For this exercise, repeat the listing below from its first line through the line containing "2026年4月黃金的TWD價格", exactly as written.

+---+

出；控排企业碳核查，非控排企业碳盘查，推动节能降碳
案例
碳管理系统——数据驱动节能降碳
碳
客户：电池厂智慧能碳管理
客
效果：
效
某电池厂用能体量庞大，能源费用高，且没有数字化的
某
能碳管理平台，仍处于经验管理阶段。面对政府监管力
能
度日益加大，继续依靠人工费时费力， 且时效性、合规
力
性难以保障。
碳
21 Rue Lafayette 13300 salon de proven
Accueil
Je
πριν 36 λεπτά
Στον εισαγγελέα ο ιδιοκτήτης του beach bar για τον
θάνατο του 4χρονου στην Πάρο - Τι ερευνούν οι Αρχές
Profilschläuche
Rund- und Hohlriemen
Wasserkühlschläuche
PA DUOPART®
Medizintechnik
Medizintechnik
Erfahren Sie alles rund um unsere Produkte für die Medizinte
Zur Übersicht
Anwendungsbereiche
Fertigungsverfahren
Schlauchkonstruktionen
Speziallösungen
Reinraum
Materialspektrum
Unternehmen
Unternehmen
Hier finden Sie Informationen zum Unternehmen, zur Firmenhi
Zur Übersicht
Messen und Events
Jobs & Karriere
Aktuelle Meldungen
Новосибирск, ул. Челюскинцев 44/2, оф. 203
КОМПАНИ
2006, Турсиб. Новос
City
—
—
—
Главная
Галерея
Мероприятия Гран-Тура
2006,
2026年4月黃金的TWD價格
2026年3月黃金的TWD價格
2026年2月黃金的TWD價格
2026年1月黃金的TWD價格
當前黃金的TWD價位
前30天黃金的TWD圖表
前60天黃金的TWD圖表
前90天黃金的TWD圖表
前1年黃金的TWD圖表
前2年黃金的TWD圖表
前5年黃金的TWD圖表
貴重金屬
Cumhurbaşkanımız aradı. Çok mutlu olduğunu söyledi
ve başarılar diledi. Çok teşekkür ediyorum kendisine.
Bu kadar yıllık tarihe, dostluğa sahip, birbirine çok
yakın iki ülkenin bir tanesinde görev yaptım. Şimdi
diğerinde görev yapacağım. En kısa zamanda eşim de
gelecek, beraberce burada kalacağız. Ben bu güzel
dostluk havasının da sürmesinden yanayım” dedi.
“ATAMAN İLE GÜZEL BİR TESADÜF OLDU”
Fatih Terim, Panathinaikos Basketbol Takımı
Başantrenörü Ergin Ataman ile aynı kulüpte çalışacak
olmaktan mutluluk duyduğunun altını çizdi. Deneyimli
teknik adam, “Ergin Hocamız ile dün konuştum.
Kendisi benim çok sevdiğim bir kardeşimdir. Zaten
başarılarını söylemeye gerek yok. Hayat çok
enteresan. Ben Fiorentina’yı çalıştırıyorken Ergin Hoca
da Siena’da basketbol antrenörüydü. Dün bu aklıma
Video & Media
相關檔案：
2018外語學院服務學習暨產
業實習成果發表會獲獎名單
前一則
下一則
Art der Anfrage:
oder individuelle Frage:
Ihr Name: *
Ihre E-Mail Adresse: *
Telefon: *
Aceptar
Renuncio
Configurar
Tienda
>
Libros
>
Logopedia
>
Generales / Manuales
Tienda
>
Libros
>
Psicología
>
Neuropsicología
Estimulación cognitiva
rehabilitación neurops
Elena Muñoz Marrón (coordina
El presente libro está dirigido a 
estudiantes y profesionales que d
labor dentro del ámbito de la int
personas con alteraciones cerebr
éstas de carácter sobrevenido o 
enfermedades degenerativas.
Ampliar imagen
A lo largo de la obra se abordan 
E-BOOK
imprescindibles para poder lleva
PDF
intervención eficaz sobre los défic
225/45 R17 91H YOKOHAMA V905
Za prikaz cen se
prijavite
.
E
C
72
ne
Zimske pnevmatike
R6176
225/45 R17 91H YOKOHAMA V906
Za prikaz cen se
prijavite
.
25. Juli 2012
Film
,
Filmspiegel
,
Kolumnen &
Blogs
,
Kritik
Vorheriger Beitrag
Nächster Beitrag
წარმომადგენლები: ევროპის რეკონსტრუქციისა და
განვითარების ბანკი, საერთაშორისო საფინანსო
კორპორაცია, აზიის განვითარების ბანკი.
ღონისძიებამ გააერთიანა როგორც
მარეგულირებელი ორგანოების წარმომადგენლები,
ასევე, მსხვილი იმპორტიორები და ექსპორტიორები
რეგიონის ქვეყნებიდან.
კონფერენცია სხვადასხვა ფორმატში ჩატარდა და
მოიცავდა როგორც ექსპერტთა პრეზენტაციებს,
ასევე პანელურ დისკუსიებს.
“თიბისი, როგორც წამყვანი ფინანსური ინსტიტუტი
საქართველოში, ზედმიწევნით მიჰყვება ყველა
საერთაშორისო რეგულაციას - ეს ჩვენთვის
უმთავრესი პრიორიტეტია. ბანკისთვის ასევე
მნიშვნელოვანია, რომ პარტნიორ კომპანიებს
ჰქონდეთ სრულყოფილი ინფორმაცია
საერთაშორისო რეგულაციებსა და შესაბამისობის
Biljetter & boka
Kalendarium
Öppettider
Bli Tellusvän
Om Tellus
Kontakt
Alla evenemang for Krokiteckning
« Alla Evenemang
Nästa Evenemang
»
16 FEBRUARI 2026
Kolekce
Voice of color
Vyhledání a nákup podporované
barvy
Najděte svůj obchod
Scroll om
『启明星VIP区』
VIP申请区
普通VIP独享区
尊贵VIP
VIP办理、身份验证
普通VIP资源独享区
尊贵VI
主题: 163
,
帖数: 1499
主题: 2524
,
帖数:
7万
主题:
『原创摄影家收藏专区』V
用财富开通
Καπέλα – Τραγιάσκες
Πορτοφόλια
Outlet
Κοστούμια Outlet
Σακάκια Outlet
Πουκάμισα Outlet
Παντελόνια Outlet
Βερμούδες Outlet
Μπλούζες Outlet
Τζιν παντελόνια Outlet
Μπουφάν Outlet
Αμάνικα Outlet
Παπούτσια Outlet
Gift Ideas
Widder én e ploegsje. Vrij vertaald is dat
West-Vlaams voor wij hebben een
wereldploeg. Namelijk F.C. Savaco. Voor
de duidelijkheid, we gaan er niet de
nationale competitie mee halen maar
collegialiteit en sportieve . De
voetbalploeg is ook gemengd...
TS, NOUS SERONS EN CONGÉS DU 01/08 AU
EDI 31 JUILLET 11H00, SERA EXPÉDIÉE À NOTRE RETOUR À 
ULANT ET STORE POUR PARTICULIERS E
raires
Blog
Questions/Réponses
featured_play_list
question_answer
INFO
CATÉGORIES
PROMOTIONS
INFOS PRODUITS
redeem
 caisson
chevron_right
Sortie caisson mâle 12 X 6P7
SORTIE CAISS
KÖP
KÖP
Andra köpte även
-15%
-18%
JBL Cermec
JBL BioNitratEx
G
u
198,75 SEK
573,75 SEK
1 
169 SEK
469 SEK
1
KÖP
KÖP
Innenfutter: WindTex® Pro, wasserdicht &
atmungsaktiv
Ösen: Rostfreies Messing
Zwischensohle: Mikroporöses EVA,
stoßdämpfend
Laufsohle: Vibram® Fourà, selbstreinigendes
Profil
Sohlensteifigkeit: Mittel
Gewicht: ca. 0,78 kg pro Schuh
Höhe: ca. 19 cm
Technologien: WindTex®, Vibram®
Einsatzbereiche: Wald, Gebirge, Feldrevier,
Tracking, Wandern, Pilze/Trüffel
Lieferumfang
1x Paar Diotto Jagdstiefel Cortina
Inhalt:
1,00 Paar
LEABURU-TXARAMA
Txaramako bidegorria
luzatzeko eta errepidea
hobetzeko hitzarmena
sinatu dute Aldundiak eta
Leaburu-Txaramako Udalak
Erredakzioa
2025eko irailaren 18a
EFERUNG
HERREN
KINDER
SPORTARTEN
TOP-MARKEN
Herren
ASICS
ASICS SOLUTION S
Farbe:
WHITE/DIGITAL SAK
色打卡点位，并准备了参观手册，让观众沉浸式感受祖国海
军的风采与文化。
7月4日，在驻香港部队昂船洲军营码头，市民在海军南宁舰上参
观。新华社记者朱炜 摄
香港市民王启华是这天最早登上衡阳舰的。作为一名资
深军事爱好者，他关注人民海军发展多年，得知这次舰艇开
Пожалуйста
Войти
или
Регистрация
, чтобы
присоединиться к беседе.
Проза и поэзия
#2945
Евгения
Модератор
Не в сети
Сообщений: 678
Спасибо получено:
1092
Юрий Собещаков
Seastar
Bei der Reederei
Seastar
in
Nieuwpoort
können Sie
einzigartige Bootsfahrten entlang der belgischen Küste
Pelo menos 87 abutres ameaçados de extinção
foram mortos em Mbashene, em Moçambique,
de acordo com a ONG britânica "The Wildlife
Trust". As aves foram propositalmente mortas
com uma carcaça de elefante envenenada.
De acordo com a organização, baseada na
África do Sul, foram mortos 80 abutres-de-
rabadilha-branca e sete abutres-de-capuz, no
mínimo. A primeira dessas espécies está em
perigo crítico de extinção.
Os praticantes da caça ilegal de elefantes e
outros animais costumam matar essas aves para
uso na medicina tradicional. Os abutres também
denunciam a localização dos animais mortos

+---+

Exercise response:
出；控排企业碳核查，非控排企业碳盘查，推动节能降碳
案例
碳管理系统——数据驱动节能降碳
碳
客户：电池厂智慧能碳管理
客
效果：
效
某电池厂用能体量庞大，能源费用高，且没有数字化的
某
能碳管理平台，仍处于经验管理阶段。面对政府监管力
能
度日益加大，继续依靠人工费时费力， 且时效性、合规
力
性难以保障。
碳
21 Rue Lafayette 13300 salon de proven
Accueil
Je
πριν 36 λεπτά
Στον εισαγγελέα ο ιδιοκτήτης του beach bar για τον
θάνατο του 4χρονου στην Πάρο - Τι ερευνούν οι Αρχές
Profilschläuche
Rund- und Hohlriemen
Wasserkühlschläuche
PA DUOPART®
Medizintechnik
Medizintechnik
Erfahren Sie alles rund um unsere Produkte für die Medizinte
Zur Übersicht
Anwendungsbereiche
Fertigungsverfahren
Schlauchkonstruktionen
Speziallösungen
Reinraum
Materialspektrum
Unternehmen
Unternehmen
Hier finden Sie Informationen zum Unternehmen, zur Firmenhi
Zur Übersicht
Messen und Events
Jobs & Karriere
Aktuelle Meldungen
Новосибирск, ул. Челюскинцев 44/2, оф. 203
КОМПАНИ
2006, Турсиб. Новос
City
—
—
—
Главная
Галерея
Мероприятия Гран-Тура
2006,
2026年4月黃金的TWD價格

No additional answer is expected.